Exercise instructions — Only one stretch of the data below is wanted: the lines from the one with "Mitarbeitern Reisen in In" through the one with "und dadurch boykottiert", repeated exactly.

──────── Input data ────────

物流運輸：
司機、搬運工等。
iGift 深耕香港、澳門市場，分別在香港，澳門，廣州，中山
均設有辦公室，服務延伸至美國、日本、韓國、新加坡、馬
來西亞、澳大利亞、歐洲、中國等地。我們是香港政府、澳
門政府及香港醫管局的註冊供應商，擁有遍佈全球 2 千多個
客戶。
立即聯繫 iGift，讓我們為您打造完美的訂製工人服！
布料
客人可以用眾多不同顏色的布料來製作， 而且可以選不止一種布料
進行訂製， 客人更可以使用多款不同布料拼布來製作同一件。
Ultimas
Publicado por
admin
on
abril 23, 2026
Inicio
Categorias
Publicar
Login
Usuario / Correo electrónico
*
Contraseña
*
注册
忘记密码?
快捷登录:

────────
──────── Input data ────────

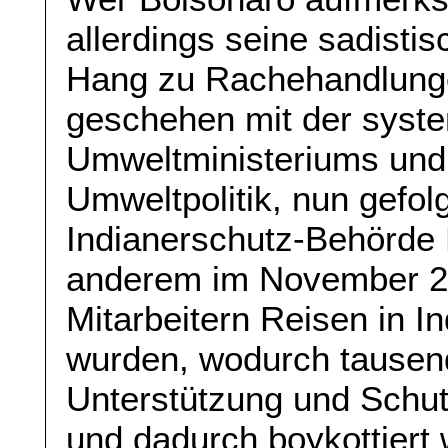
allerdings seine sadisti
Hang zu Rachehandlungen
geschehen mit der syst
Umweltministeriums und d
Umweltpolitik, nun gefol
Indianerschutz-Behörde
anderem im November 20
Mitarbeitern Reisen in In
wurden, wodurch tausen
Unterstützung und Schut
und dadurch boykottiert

────────

Output —
Mitarbeitern Reisen in In
wurden, wodurch tausen
Unterstützung und Schut
und dadurch boykottiert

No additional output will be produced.